Terdakwa WNI yang Diadili di Singapura: Terancam Pidana Mati
ILUSTRASI Terdakwa WNI yang Diadili di Singapura: Terancam Pidana Mati.-Maulana Pamuji Gusti-Harian Disway-
BACA JUGA:Prabowo Hadiri National Day di Singapore, WNI Kibarkan Merah Putih
Dikutip dari ABC News, 21 November 2005, berjudul Singapore stands by hanging, pelaksanaan hukuman mati di sana digantung panjang. Disebut long hanging.
Disebutkan, jika hakim dalam persidangan akan mengumumkan vonis, para hadirin diminta berdiri dan diam tak bicara. Lalu, hakim menjatuhkan vonis.
Jika vonisnya hukuman mati, terpidana mati tetap dipenjara. Pemerintah menetapkan waktu pelaksanaan eksekusi mati. Minimal empat hari sebelum pelaksanaan eksekusi, terpidana wajib diberi tahu.
Dalam kasus warga negara asing yang dijatuhi hukuman mati di pengadilan Singapura, keluarga terpidana dan pihak kedutaan besar terpidana akan diberi pemberitahuan satu hingga dua minggu sebelum pelaksanaan eksekusi.
Metode hukum mati long hanging diciptakan algojo Inggris, William Marwood (1818–4 September 1883). Waktu itu diberi nama long drop. Diterapkan di Inggris lebih dari seabad. Sampai Inggris menghapus hukuman mati pada 1998.
Bagaimana bentuk long hanging di Singapura? Terpidana ditempatkan di ketinggian antara 66 hingga 84 inci (168 hingga 213 cm) dari lantai ke batang gantungan. Ukuran disesuaikan tinggi badan terpidana.

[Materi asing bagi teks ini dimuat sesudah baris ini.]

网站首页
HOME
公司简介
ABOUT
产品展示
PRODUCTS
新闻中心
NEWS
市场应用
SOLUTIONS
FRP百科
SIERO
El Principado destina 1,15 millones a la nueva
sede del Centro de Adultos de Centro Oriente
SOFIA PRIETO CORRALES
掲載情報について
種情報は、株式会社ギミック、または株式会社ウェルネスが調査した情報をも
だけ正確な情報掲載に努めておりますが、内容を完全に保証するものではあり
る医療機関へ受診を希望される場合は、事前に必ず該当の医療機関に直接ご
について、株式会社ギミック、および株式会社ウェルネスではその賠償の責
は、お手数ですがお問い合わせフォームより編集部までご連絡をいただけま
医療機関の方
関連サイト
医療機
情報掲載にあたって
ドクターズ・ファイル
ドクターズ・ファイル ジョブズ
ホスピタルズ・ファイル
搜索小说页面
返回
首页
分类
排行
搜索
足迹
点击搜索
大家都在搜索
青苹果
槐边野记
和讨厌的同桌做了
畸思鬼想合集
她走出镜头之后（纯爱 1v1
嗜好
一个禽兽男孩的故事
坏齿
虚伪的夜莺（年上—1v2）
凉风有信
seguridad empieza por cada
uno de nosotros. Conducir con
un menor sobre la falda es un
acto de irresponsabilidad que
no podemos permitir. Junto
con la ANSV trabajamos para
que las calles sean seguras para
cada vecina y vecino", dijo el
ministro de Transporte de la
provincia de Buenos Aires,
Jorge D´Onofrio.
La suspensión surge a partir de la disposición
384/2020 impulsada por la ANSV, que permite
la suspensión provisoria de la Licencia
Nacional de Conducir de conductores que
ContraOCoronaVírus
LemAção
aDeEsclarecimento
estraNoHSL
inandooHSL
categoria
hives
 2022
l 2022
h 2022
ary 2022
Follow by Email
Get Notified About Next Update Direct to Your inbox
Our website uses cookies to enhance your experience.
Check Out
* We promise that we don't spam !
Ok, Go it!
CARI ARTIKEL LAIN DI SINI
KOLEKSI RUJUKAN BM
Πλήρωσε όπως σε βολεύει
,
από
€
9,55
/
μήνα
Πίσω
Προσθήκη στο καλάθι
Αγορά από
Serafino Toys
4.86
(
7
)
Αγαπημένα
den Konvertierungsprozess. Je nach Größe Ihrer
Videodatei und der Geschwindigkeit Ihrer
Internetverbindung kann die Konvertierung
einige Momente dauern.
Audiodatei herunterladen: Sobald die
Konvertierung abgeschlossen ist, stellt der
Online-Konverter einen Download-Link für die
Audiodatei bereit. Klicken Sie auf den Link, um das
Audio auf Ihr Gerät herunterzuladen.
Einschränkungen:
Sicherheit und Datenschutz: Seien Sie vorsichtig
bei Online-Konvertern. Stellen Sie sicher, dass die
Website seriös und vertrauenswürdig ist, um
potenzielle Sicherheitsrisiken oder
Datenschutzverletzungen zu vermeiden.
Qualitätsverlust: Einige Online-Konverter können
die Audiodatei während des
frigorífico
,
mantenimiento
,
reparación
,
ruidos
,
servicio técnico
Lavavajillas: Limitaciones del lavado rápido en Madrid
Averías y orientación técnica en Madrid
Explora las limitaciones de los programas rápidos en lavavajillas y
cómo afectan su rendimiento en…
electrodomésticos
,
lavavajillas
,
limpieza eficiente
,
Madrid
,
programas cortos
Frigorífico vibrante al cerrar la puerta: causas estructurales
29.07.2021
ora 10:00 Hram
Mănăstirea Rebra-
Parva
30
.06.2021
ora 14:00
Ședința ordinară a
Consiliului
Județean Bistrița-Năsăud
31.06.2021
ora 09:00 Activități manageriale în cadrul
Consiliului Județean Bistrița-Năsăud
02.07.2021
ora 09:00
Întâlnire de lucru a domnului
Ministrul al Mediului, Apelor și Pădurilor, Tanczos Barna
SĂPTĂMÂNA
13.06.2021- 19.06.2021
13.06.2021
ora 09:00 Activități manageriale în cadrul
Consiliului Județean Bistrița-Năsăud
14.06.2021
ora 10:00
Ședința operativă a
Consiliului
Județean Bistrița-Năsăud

Ukuran itu sudah hasil riset William Marwood. Jika terlalu panjang, leher bakal putus total, dinilai tidak manusiawi.
Jika terlalu pendek, tulang leher tidak putus, dan terpidana tidak langsung mati. Matinya bisa berjam-jam kemudian. Terlalu sadis. Dengan ukuran itu, terpidana langsung mati setelah lantai geser dibuka.
Pelaksanaan long hanging di Singapura biasanya hari Jumat pada saat fajar. Tertutup. Cuma disaksikan jaksa, algojo, serta keluarga terpidana dan keluarga korban (jika mereka mau menonton).
Berdasar hukum Singapura, ada 33 pelanggaran hukum yang terpidananya bisa dihukum mati. Antara lain, pembunuhan berencana, dagang narkoba, terorisme, penggunaan senjata api ilegal, dan penculikan.
Dalam survei tahun 2005 oleh The Straits Times, sebanyak 95 persen warga Singapura berpendapat bahwa negara mereka harus mempertahankan hukuman mati. Beberapa tahun kemudian dukungan masyarakat atas hukuman mati menurun, menjadi 80 persen pada 2021.
Pelaksanaan hukuman mati terbaru di Singapura terjadi dua pekan lalu, 15 Oktober 2025. Dua WN Singapura, Hamzah Ibrahim dan Tika Pesik, digantung pada hari yang sama karena menyelundupkan 26,29 gram heroin.
Pembunuhan adalah pelanggaran hukum berat di Singapura. Pelakunya dipidana mati. Kecuali pelaku di bawah usia 18 tahun, atau orang gila, dihukum penjara seumur hidup.
Pelaku kejahatan di bawah umur pertama (juga terbaru) yang dijatuhi hukuman penjara seumur hidup di sana adalah Zin Mar Nwe, pembantu rumah tangga warga negara Myanmar yang membunuh ibu mertua majikannya berusia 70 tahun di Singapura, Juni 2018.